The release of the capital of a SASU

The release of the capital of a SASU

A Simplified Joint Stock Company (SASU) has, like all other companies, a capital. The latter is defined in the articles of association and consists of monetary contributions and/or contributions in kind. Of the particular rules surround the release of funds (cash contributions), which is the process of release of share capital. Here are the conditions applicable to a SASU.

Capital flexibility: the different possible contributions in a SASU

A single associate of SASU can carry out three types of contribution to the share capital: the cash contribution (the most widespread), contributions in kind and contributions in industry (quite rare).

Only the cash contributions (amount of money) and the contributions in kind (material/immaterial property, movable/immovable) constitute the capital social. Contributions in industry (knowledge, skills, know-how, address book) do not make it up.

Contribution Type Authorized in SASU? Include social capital?
Cash contribution Yes Yes
Contribution in kind Yes
Contribution to industry No

Release the capital of a SASU during the creation

The rules to follow when creation of a SASU with regard to the release of share capital are simple. They depend on the nature of the contribution: property or cash.

With the contributions in kind, they must be fully released immediately. This means that the sole shareholder must actually provide the goods he has promised to his company and make them available to him. He must allow it to dispose of them freely and use them in accordance with the provisions laid down. When the capital is mainly made up of contributions in kind (more than 50%) or when it includes a significant contribution (at least 30 euros), a contribution auditor should be appointed. The latter will verify the evaluation made of each contribution.

As regards the cash contributions, the sole shareholder may carry out a partial release. He can pay only half contributions of money that he undertook to make during the constitution. The president will collect the subscriptions and find an establishment to deposit the funds. It can be a bank, a notary or the deposit and consignment fund. He will open a temporary account in the name of the SASU. This can then be created. The presentation of the Kbis extract will release the funds.

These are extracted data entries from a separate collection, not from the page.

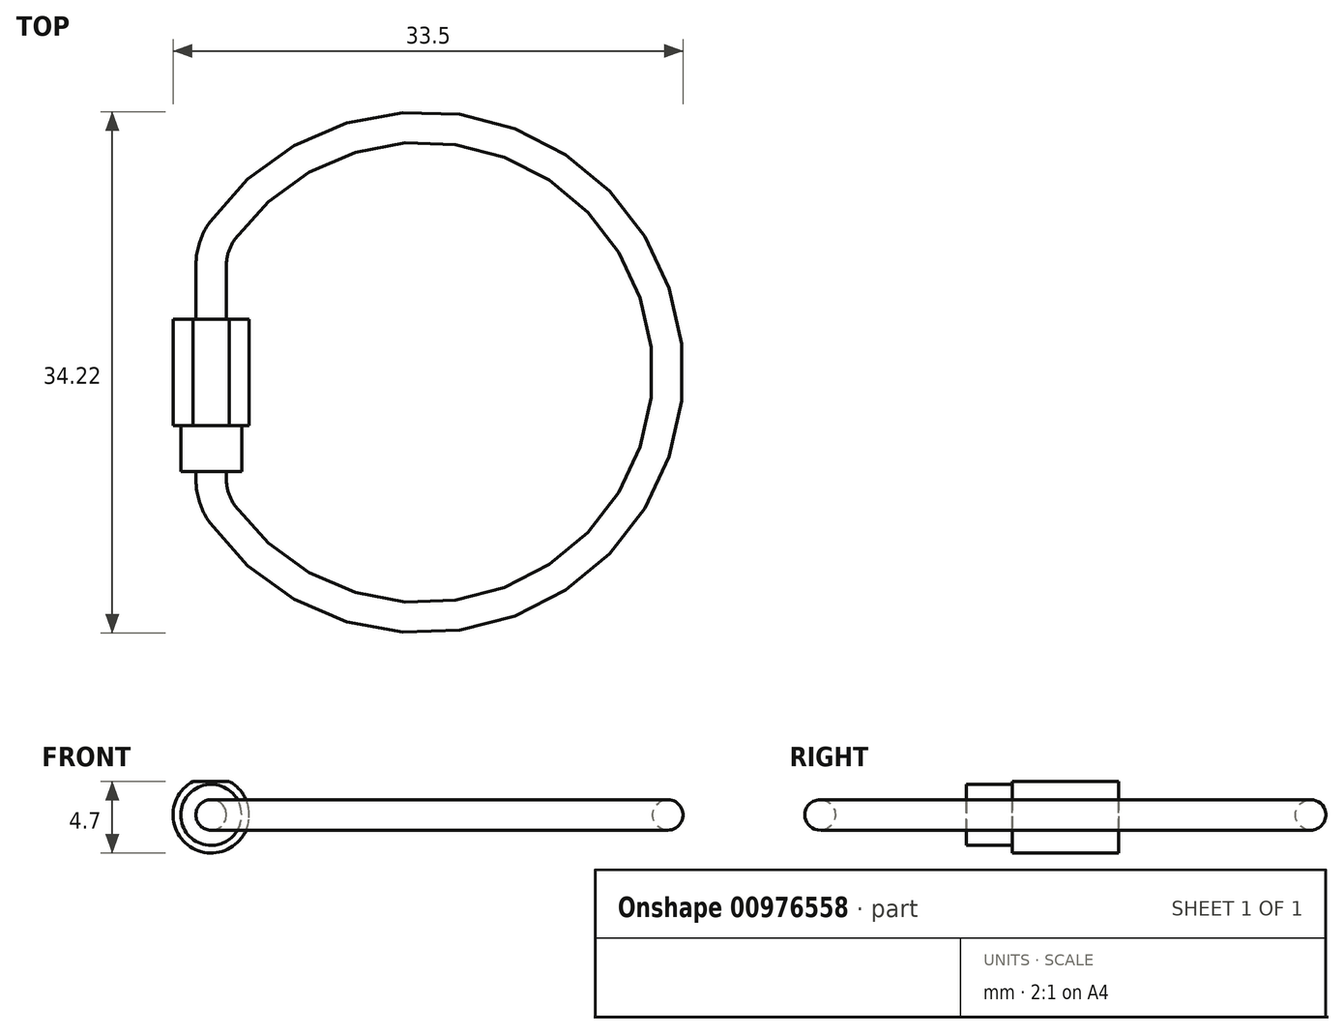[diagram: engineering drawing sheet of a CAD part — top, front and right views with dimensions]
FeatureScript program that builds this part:
annotation { "Feature Type Name" : "Feature", "Feature Type Description" : "" }
export const myFeature = defineFeature(function(context is Context, id is Id, definition is map)
    precondition{}
    {
        {
            var Q0;
            Q0=qCreatedBy(makeId("Front.planeOp"),FACE);
            var sketch = newSketch(context, id + "F0", { "sketchPlane" : qUnion([Q0])});
            skCircle(sketch, "E0", {"center": v(0, 0) * mm, "radius": 2.5 * mm});
            skSolve(sketch);
        }
        {
            var Q0;
            Q0=makeQuery(id+"F0.imprint","IMPRINT",FACE,{"disambiguationData":[TD([[makeQuery(id+"F0.imprint","IMPRINT",EDGE,{"derivedFrom":sQuery(id+"F0.wireOp",EDGE,"E0")}),1.0]])]});
            extrude(context, id + "F1", {"entities" : qUnion([Q0]), "endBound" : BoundingType.SYMMETRIC, "depth" : 7 * mm, "offsetDistance" : 25 * mm});
        }
        {
            var Q0;
            Q0=makeQuery(id+"F1.opExtrude","CAP_FACE",FACE,{"disambiguationData":[OSD([sQuery(id+"F0.wireOp",EDGE,"E0")])],"isStart":false});
            var sketch = newSketch(context, id + "F2", { "sketchPlane" : qUnion([Q0])});
            skLineSegment(sketch, "E1.bottom", {"start": v(-1.19, 2.5) * mm, "end": v(1.19, 2.5) * mm});
            skLineSegment(sketch, "E1.top", {"start": v(-1.19, 2.2) * mm, "end": v(1.19, 2.2) * mm});
            skLineSegment(sketch, "E1.left", {"start": v(-1.19, 2.5) * mm, "end": v(-1.19, 2.2) * mm});
            skLineSegment(sketch, "E1.right", {"start": v(1.19, 2.5) * mm, "end": v(1.19, 2.2) * mm});
            skSolve(sketch);
        }
        {
            var Q0;
            Q0 = qSketchRegion(id + "F2", true);
            extrude(context, id + "F3", {"entities" : qUnion([Q0]), "operationType" : NewBodyOperationType.REMOVE, "endBound" : BoundingType.THROUGH_ALL, "oppositeDirection" : true, "depth" : 25 * mm, "offsetDistance" : 25 * mm});
        }
        {
            var Q0;
            Q0=makeQuery(id+"F1.opExtrude","CAP_FACE",FACE,{"disambiguationData":[OSD([sQuery(id+"F0.wireOp",EDGE,"E0")])],"isStart":false});
            var sketch = newSketch(context, id + "F4", { "sketchPlane" : qUnion([Q0])});
            skCircle(sketch, "E2", {"center": v(0, 0) * mm, "radius": 2 * mm});
            skSolve(sketch);
        }
        {
            var Q0;
            Q0=makeQuery(id+"F4.imprint","IMPRINT",FACE,{"disambiguationData":[TD([[makeQuery(id+"F4.imprint","IMPRINT",EDGE,{"derivedFrom":sQuery(id+"F4.wireOp",EDGE,"E2")}),1.0]])]});
            extrude(context, id + "F5", {"entities" : qUnion([Q0]), "operationType" : NewBodyOperationType.ADD, "depth" : 3 * mm, "offsetDistance" : 25 * mm});
        }
        {
            var Q0;
            Q0=qCreatedBy(makeId("Top.planeOp"),FACE);
            var sketch = newSketch(context, id + "F6", { "sketchPlane" : qUnion([Q0])});
            skLineSegment(sketch, "E3", {"start": v(0, 0) * mm, "end": v(13.89, 0) * mm, "construction": true});
            skLineSegment(sketch, "E4", {"start": v(0, 7) * mm, "end": v(0, -7) * mm});
            skArc(sketch, "E5", {"start": v(0.74, 9.31) * mm, "mid": v(0.19, 8.21) * mm, "end": v(0, 7) * mm});
            skArc(sketch, "E6", {"start": v(0, -7) * mm, "mid": v(0.19, -8.21) * mm, "end": v(0.74, -9.31) * mm});
            skArc(sketch, "E7", {"start": v(0.74, -9.31) * mm, "mid": v(30, 0) * mm, "end": v(0.74, 9.31) * mm});
            skSolve(sketch);
        }
        {
            var Q0;
            Q0=makeQuery(id+"F5.opExtrude","CAP_FACE",FACE,{"disambiguationData":[OSD([sQuery(id+"F4.wireOp",EDGE,"E2")])],"isStart":false});
            var sketch = newSketch(context, id + "F7", { "sketchPlane" : qUnion([Q0])});
            skCircle(sketch, "E8", {"center": v(0, 0) * mm, "radius": 1 * mm});
            skSolve(sketch);
        }
        {
            var Q0;
            Q0=makeQuery(id+"F7.imprint","IMPRINT",FACE,{"disambiguationData":[TD([[makeQuery(id+"F7.imprint","IMPRINT",EDGE,{"derivedFrom":sQuery(id+"F7.wireOp",EDGE,"E8")}),1.0]])]});
            var Q1;
            Q1=sQuery(id+"F6.wireOp",EDGE,"E4");
            var Q2;
            Q2=sQuery(id+"F6.wireOp",EDGE,"E5");
            var Q3;
            Q3=sQuery(id+"F6.wireOp",EDGE,"E7");
            var Q4;
            Q4=sQuery(id+"F6.wireOp",EDGE,"E6");
            sweep(context, id + "F8", {"operationType" : NewBodyOperationType.ADD, "profiles" : qUnion([Q0]), "path" : qUnion([Q1, Q2, Q3, Q4])});
        }
    });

However, a full non-release du share capital of a SASU may be the cause of Negative consequences . For example, if the company closes a financial year and it makes a profit, it will not be able to benefit from the reduced rate of corporation tax (IS) of 15%. It may not, moreover, distribute dividends to the sole shareholder. Finally, it will not have the right to deduct from its result the interest remunerating the contributions to the current account of the sole shareholder.

Release of SASU capital during its existence

The capital originally subscribed at the time of incorporation (not yet released at that time) is released following a call made by the president of SASU. The sole shareholder of the SASU is usually also the president, which allows the company to avoid formalities related to the investiture.

According to the rules mentioned above, the part of the capital paid up during the life of the SASU can be between 0 and 50% of the cash contributions. Liberation takes the form of a payment to the company's bank account (by check or bank transfer for example).

In principle, there is a time limit to be respected. THE SALE must be released, on one or more occasions, within 5 years after the date of creation of the SASU. If the president does nothing beyond this period, any interested party may ask the president of the court, ruling in summary proceedings, to resolve the situation.